Activity:
In the entries below, the word "רוצים" appears on some lines. Copy each of those lines.

Page-level text extractions:
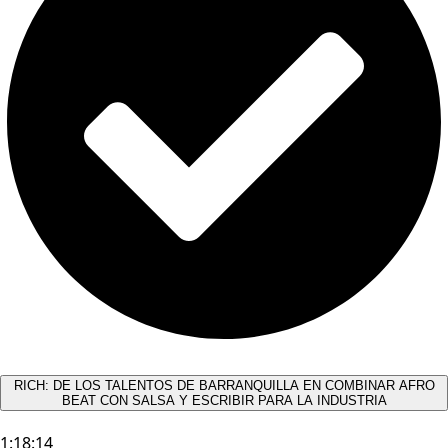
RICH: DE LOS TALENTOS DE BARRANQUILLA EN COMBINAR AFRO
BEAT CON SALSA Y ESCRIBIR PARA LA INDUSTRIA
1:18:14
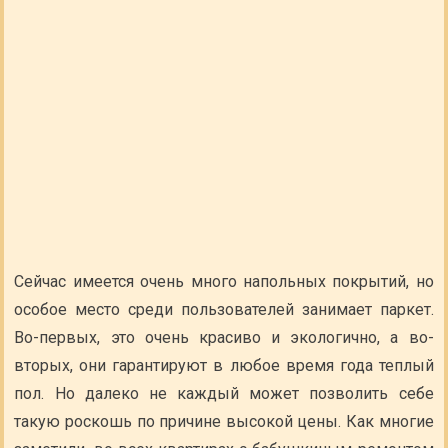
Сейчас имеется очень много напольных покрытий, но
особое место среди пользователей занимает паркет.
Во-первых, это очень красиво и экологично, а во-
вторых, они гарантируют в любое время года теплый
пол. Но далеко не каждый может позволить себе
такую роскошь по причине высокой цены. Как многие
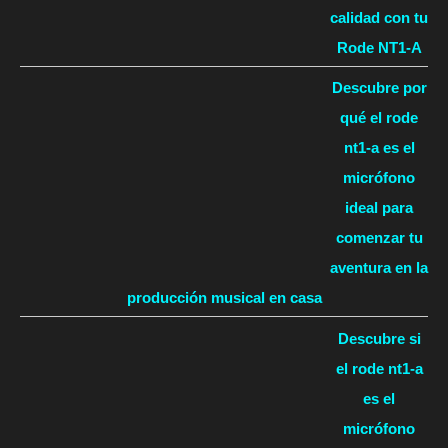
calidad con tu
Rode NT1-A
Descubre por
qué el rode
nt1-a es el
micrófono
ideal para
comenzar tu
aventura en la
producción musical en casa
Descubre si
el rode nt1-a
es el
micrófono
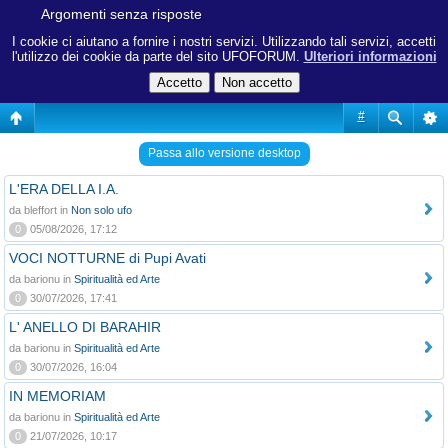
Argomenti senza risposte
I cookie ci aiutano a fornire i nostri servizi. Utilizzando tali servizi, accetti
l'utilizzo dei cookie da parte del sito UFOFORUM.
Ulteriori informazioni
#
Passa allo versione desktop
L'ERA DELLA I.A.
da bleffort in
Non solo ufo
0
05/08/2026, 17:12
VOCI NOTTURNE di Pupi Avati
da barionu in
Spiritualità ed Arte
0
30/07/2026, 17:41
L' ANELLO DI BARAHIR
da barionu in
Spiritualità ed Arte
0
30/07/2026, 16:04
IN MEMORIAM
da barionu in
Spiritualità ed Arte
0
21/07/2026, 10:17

---

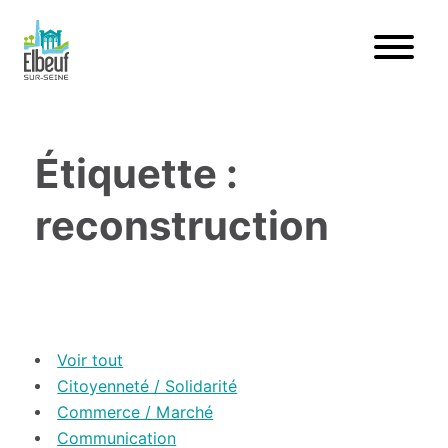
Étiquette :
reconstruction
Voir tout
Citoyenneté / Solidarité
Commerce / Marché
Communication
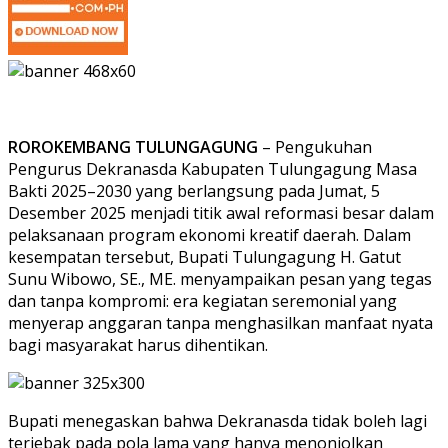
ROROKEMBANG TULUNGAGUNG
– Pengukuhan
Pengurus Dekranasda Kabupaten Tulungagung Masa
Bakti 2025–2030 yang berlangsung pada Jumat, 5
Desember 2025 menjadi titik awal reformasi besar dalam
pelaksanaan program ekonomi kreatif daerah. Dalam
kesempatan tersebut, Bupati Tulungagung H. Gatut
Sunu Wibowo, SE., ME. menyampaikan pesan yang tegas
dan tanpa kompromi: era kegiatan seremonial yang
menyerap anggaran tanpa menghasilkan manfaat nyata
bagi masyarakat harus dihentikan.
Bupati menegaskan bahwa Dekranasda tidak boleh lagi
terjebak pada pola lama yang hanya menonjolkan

---

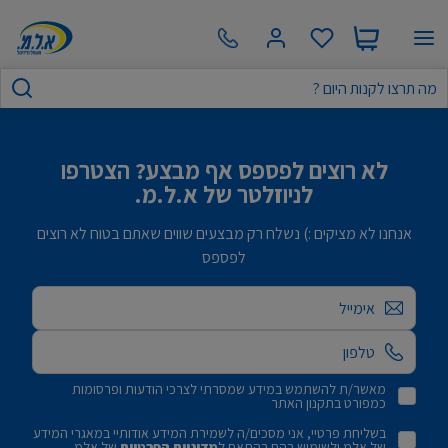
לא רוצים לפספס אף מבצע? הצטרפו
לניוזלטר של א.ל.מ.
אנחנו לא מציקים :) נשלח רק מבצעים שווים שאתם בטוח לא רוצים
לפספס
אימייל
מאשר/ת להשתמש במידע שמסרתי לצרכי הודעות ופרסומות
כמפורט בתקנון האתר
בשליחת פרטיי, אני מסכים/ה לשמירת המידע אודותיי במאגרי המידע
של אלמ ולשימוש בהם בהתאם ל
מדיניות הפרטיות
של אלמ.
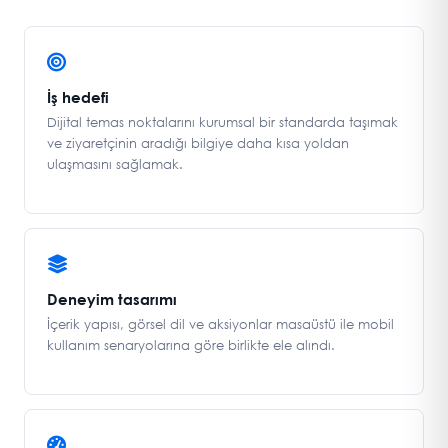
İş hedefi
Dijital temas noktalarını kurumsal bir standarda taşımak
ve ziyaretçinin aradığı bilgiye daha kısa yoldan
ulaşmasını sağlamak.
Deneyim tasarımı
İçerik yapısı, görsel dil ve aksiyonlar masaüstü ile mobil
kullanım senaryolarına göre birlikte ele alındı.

Output of the exercise:
לא רוצים לפספס אף מבצע? הצטרפו
אנחנו לא מציקים :) נשלח רק מבצעים שווים שאתם בטוח לא רוצים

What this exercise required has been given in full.